Italien will Behörden besser schützen

In Italien hat es mehrere Terrordrohungen gegeben. Vor allem die Steuereinzugsbehörde "Equitalia" gilt als gefährdet. Die Regierung setzt auf strengere Sicherheitsvorkehrungen.

Italienische Steuerbheörde Equitalia (Foto:/AP/dapd)

Steuerbehörde Equitalia

Als Reaktion auf Terrordrohungen hat Italien die Sicherheitsvorkehrungen im Land verschärft. Mehr als 14.000 Einrichtungen werden überwacht. Rund 550 Menschen erhalten bewaffneten Begleitschutz. 20.000 Sicherheitskräfte sind insgesamt im Einsatz.

Das beschloss der nationale Sicherheitsausschuss bei einem Treffen in Rom.

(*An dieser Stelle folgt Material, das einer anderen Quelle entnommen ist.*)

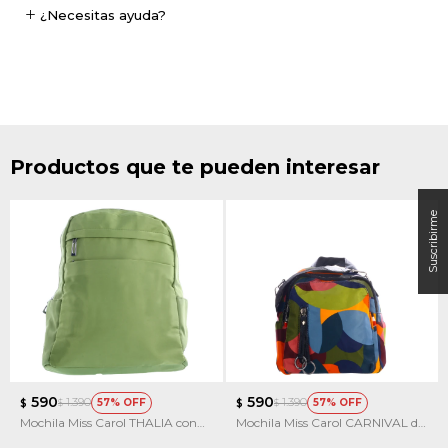
¿Necesitas ayuda?
Productos que te pueden interesar
590
590
1.390
1.390
57
57
$
$
$
$
Mochila Miss Carol THALIA con
Mochila Miss Carol CARNIVAL de
pañuelo decorativo
tela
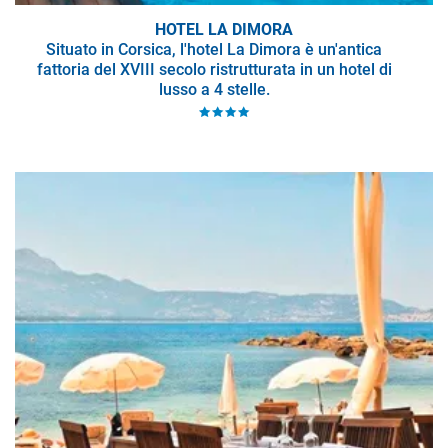
HOTEL LA DIMORA
Situato in Corsica, l'hotel La Dimora è un'antica
fattoria del XVIII secolo ristrutturata in un hotel di
lusso a 4 stelle.
A soli pochi minuti dal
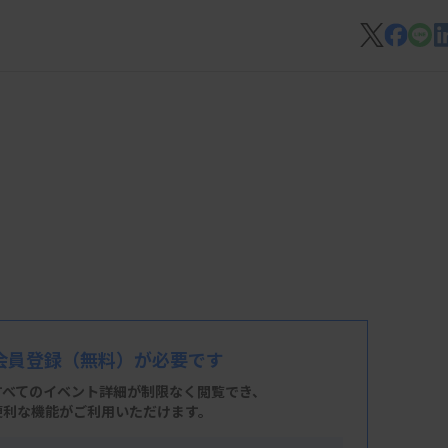
会員登録
（無料）が必要です
すべてのイベント詳細が制限なく閲覧でき、
便利な機能がご利用いただけます。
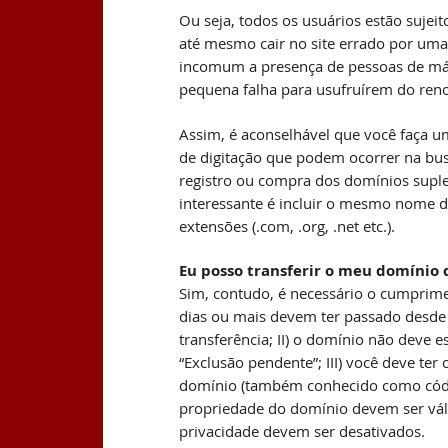
Ou seja, todos os usuários estão sujeit
até mesmo cair no site errado por uma
incomum a presença de pessoas de má-
pequena falha para usufruírem do re
Assim, é aconselhável que você faça u
de digitação que podem ocorrer na bus
registro ou compra dos domínios supl
interessante é incluir o mesmo nome 
extensões (.com, .org, .net etc.).
Eu posso transferir o meu domínio
Sim, contudo, é necessário o cumprime
dias ou mais devem ter passado desde 
transferência; II) o domínio não deve e
“Exclusão pendente”; III) você deve ter
domínio (também conhecido como códig
propriedade do domínio devem ser váli
privacidade devem ser desativados.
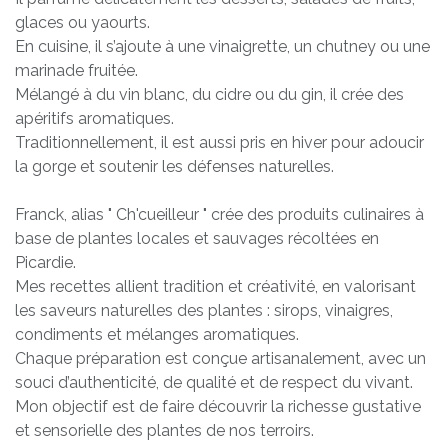
glaces ou yaourts.
En cuisine, il s’ajoute à une vinaigrette, un chutney ou une
marinade fruitée.
Mélangé à du vin blanc, du cidre ou du gin, il crée des
apéritifs aromatiques.
Traditionnellement, il est aussi pris en hiver pour adoucir
la gorge et soutenir les défenses naturelles.
Franck, alias " Ch'cueilleur " crée des produits culinaires à
base de plantes locales et sauvages récoltées en
Picardie.
Mes recettes allient tradition et créativité, en valorisant
les saveurs naturelles des plantes : sirops, vinaigres,
condiments et mélanges aromatiques.
Chaque préparation est conçue artisanalement, avec un
souci d’authenticité, de qualité et de respect du vivant.
Mon objectif est de faire découvrir la richesse gustative
et sensorielle des plantes de nos terroirs.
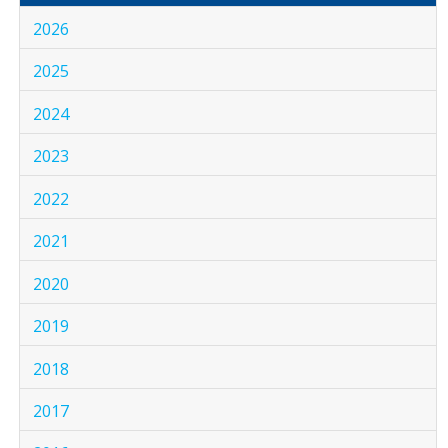
2026
2025
2024
2023
2022
2021
2020
2019
2018
2017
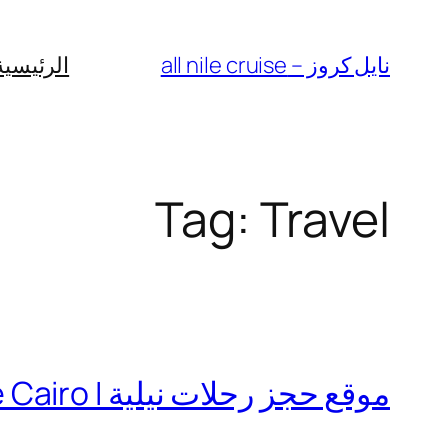
Skip
to
نايل كروز – all nile cruise
الرئيسية
content
Tag:
Travel
موقع حجز رحلات نيلية Dinner Nile Cruise Cairo I سهره عشاء بالقاهره على النيل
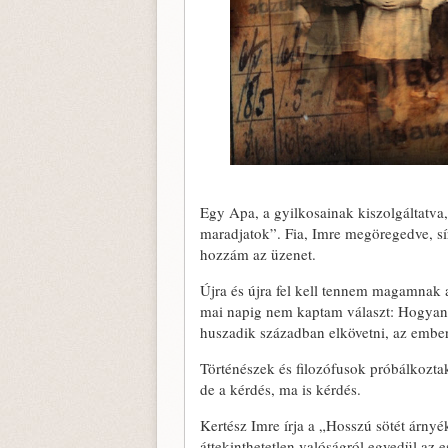
Egy Apa, a gyilkosainak kiszolgáltatva,
maradjatok”. Fia, Imre megöregedve, sír
hozzám az üzenet.
Újra és újra fel kell tennem magamnak a
mai napig nem kaptam választ: Hogyan 
huszadik században elkövetni, az emberi
Történészek és filozófusok próbálkoztak
de a kérdés, ma is kérdés.
Kertész Imre írja a „Hosszú sötét árnyék
áttekinthetetlen valóságról egyedül az e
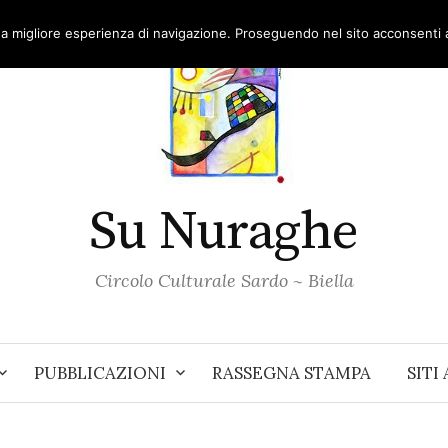
una migliore esperienza di navigazione. Proseguendo nel sito acconsenti al
Su Nuraghe
Circolo Culturale Sardo ~ Biella
PUBBLICAZIONI
RASSEGNA STAMPA
SITI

Italiens Regierungschef Mario Monti stärkte zugleich den Steuerbehörden den Rücken. Sie hatten in den vergangenen Wochen die Wut zahlreicher Italiener auf sich gezogen und stehen im Visier sogenannter Anarchisten.Insbesondere die Steuereinzugsgesellschaft "Equitalia" hatte zahlreiche Drohungen erhalten.

Besonders gefährdet: Die Equitalia-Behörde

Regierungchef Monti besuchte deshalb demonstrativ den Hauptsitz der Organisation in der Hauptstadt Rom. In einem schwierigen Klima, bedingt durch die wirtschaftliche Krise, sei die "Equitalia" Ziel von Kritik und teils Opfer von gewalttätigen Aktionen geworden. Das - so Monti - sei nicht hinnehmbar.

In Italien gibt es seit Tagen Warnungen vor Anschlägen. Zuletzt waren Drohungen bei mehreren Tageszeitungen eingegangen, die sich gegen die Steuereinzugsbehörde "Equitalia" und auch gegen Monti selbst richten. Absender der Schreiben ist eine "Anarchistische Föderation".

Die Gruppe soll nach eigenen Angaben Anfang Mai Schüsse auf den Chef der italienischen Atomfirma "Ansaldo Nucleare" abgebeben haben. Die Untergrundaktivisiten kündigten auch Aktionen gegen einen Rüstungskonzern an. Bei der Equitalia in Rom war ein Brief mit Schießpulver eingegangen.

Schärfere Strafen für Steuerhinterzieher

Angesichts der hohen Staatsschulden hat die Regierung in Rom in den vergangenen Monaten das Renteneintrittsalter erhöht, eine neue Immobiliensteuer eingeführt und das Vorgehen gegen Steuerhinterziehung verschärft.

Kritiker werfen der Behörde vor, vor allem Freiberufler und kleine Firmen ins Visier zu nehmen, große Konzerne aber zu verschonen. Zudem empfinden viele Italiener die Beschlagnahme von Häusern und Autos zur Eintreibung ausstehender Steuerschulden als zu hart.